(Data excerpts)

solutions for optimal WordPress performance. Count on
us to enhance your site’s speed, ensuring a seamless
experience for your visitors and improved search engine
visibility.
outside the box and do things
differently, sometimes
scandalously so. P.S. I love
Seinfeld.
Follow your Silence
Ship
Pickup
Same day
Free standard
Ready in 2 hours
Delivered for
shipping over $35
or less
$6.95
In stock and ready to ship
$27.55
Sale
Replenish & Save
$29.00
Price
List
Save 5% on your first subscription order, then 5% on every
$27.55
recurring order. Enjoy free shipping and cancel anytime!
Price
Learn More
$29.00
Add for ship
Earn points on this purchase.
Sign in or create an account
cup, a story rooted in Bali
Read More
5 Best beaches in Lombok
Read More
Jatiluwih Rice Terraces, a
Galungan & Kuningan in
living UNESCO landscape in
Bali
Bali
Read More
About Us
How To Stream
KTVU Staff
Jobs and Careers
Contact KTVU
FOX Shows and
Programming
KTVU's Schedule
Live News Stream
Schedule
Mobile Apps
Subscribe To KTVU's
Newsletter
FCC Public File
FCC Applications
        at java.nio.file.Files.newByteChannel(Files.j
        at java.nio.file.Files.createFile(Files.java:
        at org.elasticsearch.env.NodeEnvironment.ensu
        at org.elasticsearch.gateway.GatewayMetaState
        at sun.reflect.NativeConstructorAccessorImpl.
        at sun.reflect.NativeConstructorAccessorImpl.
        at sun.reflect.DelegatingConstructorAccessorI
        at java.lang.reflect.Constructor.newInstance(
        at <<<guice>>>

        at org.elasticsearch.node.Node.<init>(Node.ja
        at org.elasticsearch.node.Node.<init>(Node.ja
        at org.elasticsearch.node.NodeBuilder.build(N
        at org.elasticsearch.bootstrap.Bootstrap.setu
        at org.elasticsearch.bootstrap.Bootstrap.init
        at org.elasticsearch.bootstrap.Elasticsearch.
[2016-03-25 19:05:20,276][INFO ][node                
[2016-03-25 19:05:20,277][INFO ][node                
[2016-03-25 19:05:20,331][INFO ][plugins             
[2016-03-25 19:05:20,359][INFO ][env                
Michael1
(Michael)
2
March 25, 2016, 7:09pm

> _TASK DETAILS_: Write out every line of the entries above word for word, keeping the original order and line breaks.

> _EXERCISE ANSWER_:
solutions for optimal WordPress performance. Count on
us to enhance your site’s speed, ensuring a seamless
experience for your visitors and improved search engine
visibility.
outside the box and do things
differently, sometimes
scandalously so. P.S. I love
Seinfeld.
Follow your Silence
Ship
Pickup
Same day
Free standard
Ready in 2 hours
Delivered for
shipping over $35
or less
$6.95
In stock and ready to ship
$27.55
Sale
Replenish & Save
$29.00
Price
List
Save 5% on your first subscription order, then 5% on every
$27.55
recurring order. Enjoy free shipping and cancel anytime!
Price
Learn More
$29.00
Add for ship
Earn points on this purchase.
Sign in or create an account
cup, a story rooted in Bali
Read More
5 Best beaches in Lombok
Read More
Jatiluwih Rice Terraces, a
Galungan & Kuningan in
living UNESCO landscape in
Bali
Bali
Read More
About Us
How To Stream
KTVU Staff
Jobs and Careers
Contact KTVU
FOX Shows and
Programming
KTVU's Schedule
Live News Stream
Schedule
Mobile Apps
Subscribe To KTVU's
Newsletter
FCC Public File
FCC Applications
        at java.nio.file.Files.newByteChannel(Files.j
        at java.nio.file.Files.createFile(Files.java:
        at org.elasticsearch.env.NodeEnvironment.ensu
        at org.elasticsearch.gateway.GatewayMetaState
        at sun.reflect.NativeConstructorAccessorImpl.
        at sun.reflect.NativeConstructorAccessorImpl.
        at sun.reflect.DelegatingConstructorAccessorI
        at java.lang.reflect.Constructor.newInstance(
        at <<<guice>>>

        at org.elasticsearch.node.Node.<init>(Node.ja
        at org.elasticsearch.node.Node.<init>(Node.ja
        at org.elasticsearch.node.NodeBuilder.build(N
        at org.elasticsearch.bootstrap.Bootstrap.setu
        at org.elasticsearch.bootstrap.Bootstrap.init
        at org.elasticsearch.bootstrap.Elasticsearch.
[2016-03-25 19:05:20,276][INFO ][node                
[2016-03-25 19:05:20,277][INFO ][node                
[2016-03-25 19:05:20,331][INFO ][plugins             
[2016-03-25 19:05:20,359][INFO ][env                
Michael1
(Michael)
2
March 25, 2016, 7:09pm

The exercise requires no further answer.